Indonesia-Malaysia Bisa Menjadi Tonggak Kekuatan ASEAN

| dilihat 3264

HUBUNGAN antara Indonesia dan Malaysia bergerak maju. Kerjasama bilateral di berbagai bidang terus ditingkatkan. Di bidang ekonomi, Malaysia adalah negara yang menanamkan investasi terbesar kedua setelah Singapura di Indonesia. Negeri Jiran itu berinvestasi di sektor pertambangan, migas, batubara, perkebunan, telekomunikasi, perbankan, dan sebagainya.

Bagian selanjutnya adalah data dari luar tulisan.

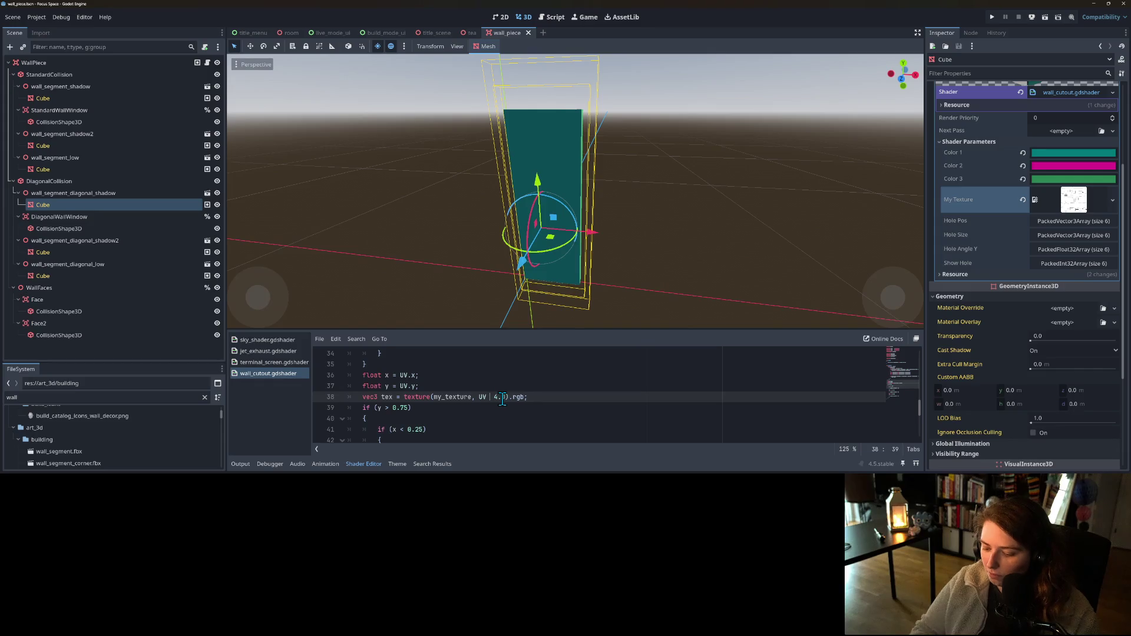
text(*)
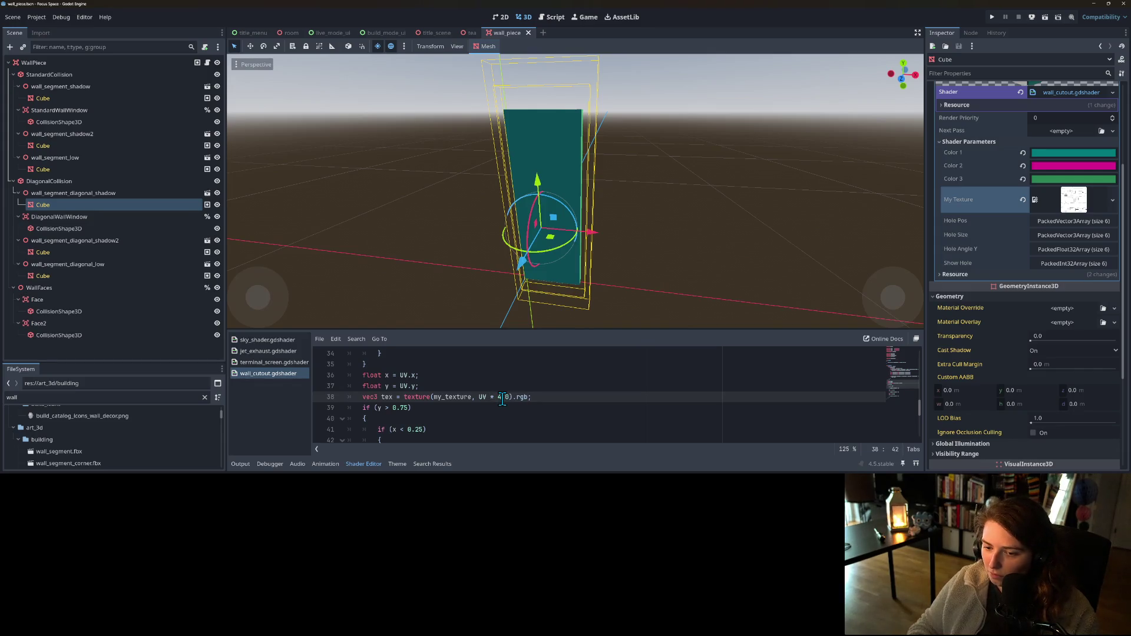
key(ctrl+s)
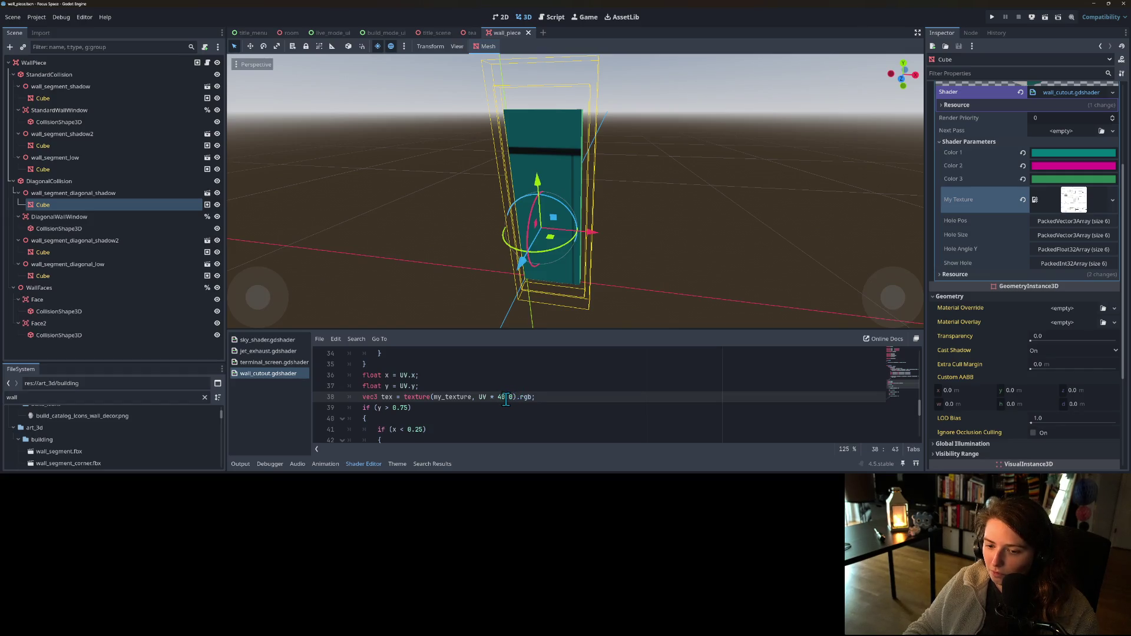
key(ctrl+s)
text(0)
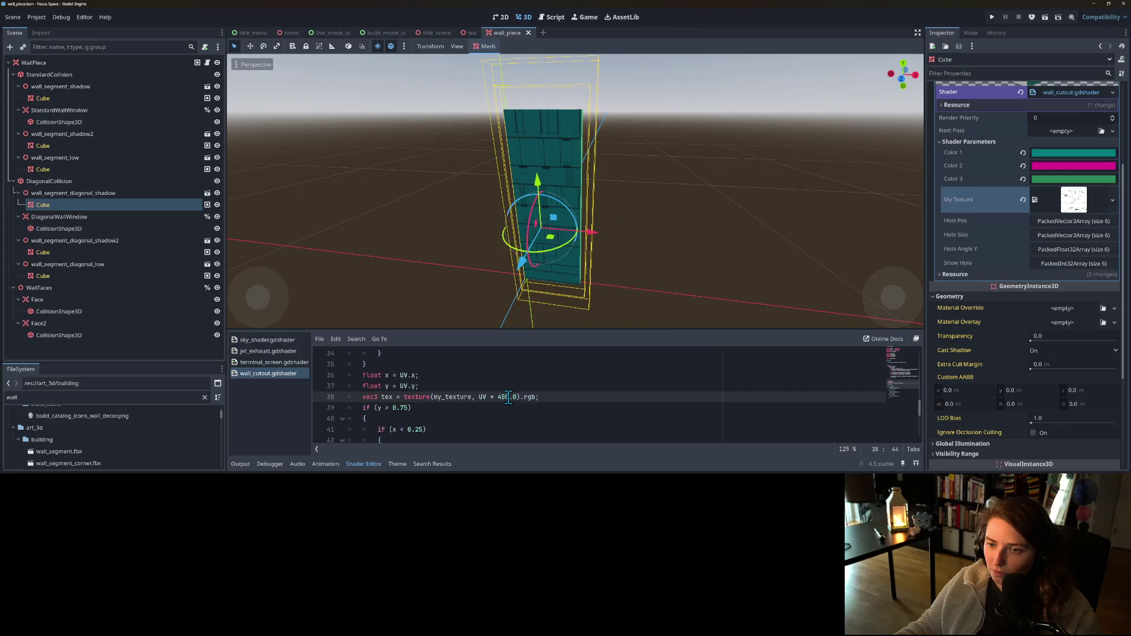
- Orbit and zoom around the wall to inspect its brick-like lines from several sides
drag(477, 294, 704, 279)
scroll(698, 282, up, 5)
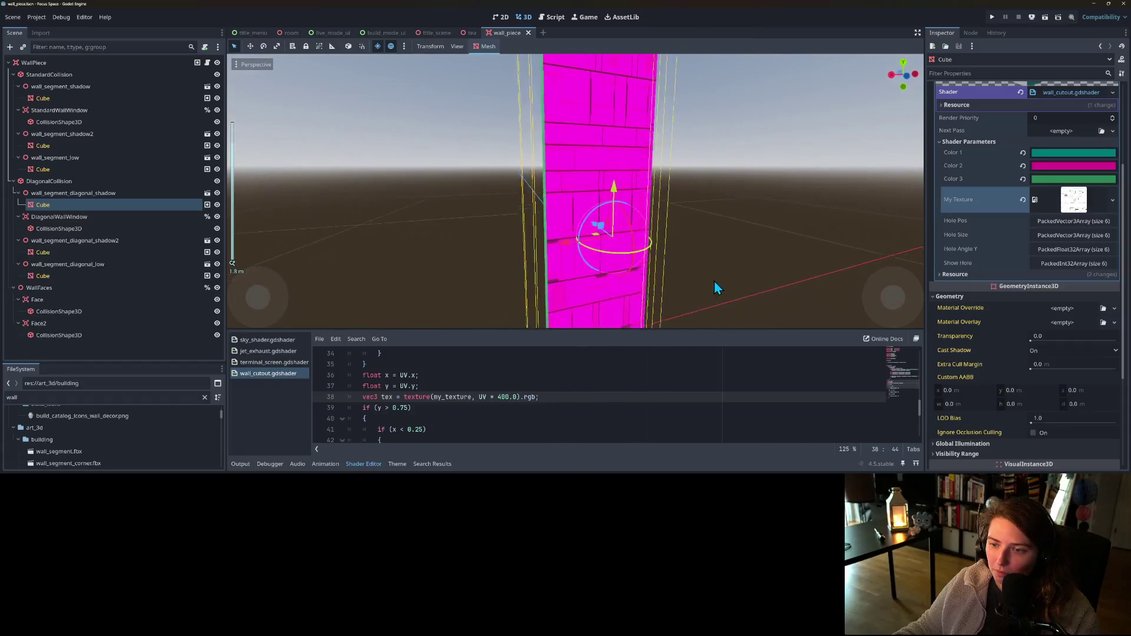
mouse_move(714, 281)
mouse_down()
mouse_move(651, 282)
mouse_move(729, 274)
mouse_move(902, 295)
mouse_move(779, 294)
mouse_move(827, 290)
mouse_move(807, 308)
mouse_up()
scroll(642, 288, down, 5)
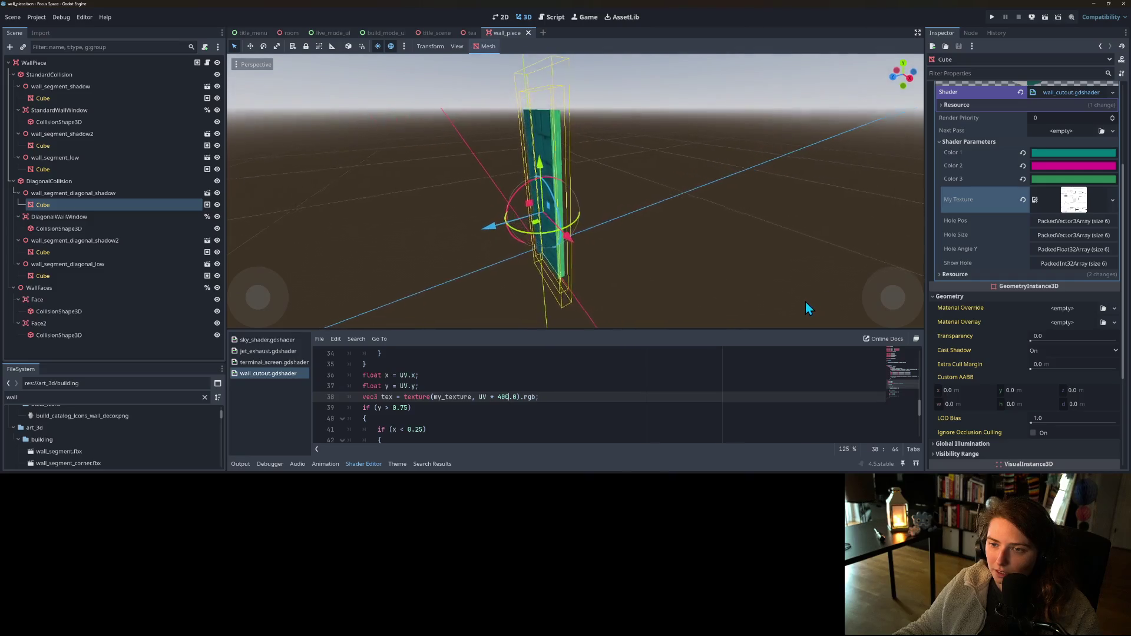
scroll(795, 312, up, 3)
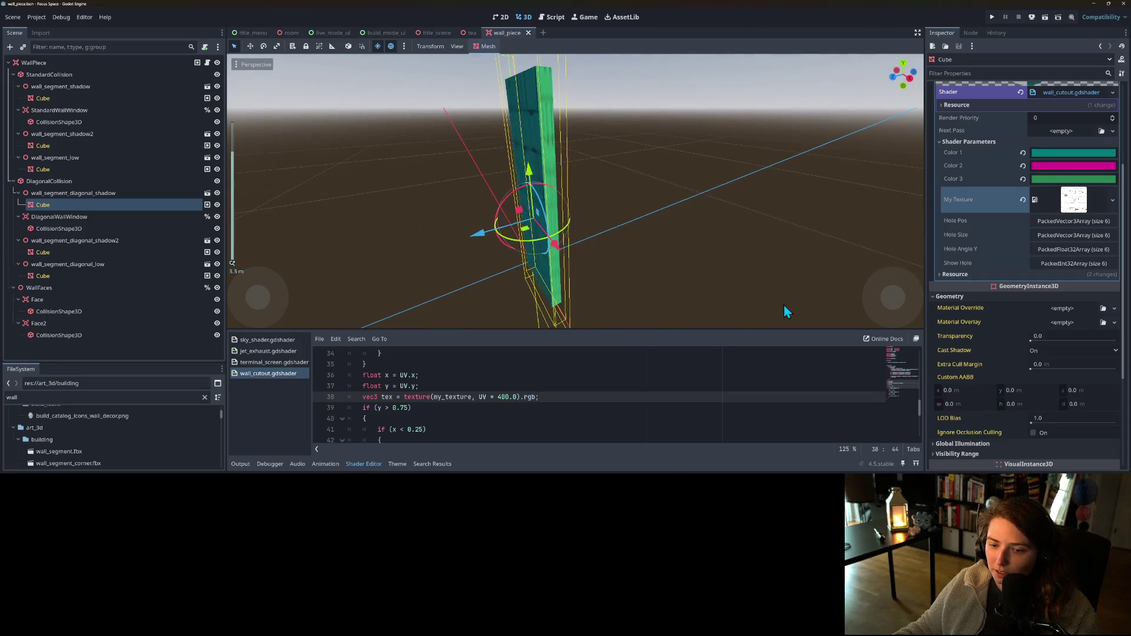
- Remove the ' * tex' multiply from line 51, save the shader, and check the wall
scroll(454, 420, down, 5)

Sementara Indonesia adalah mitra dagang Malaysia terbesar setelah Tiongkok, Singapura, Jepang, Amerika Serikat, Thailand, dan Korea Selatan. Nilai perdagangan kedua negara menunjukan angka yang cukup signifikan. 

Di sektor keamanan, kedua negara juga intensif meningkatkan kerjasama militer guna menghalau masuknya ancaman terorisme, penculikan yang dilakukan gerombolan Abu Sayyaf, termasuk menyikapi isu-isu perbatasan.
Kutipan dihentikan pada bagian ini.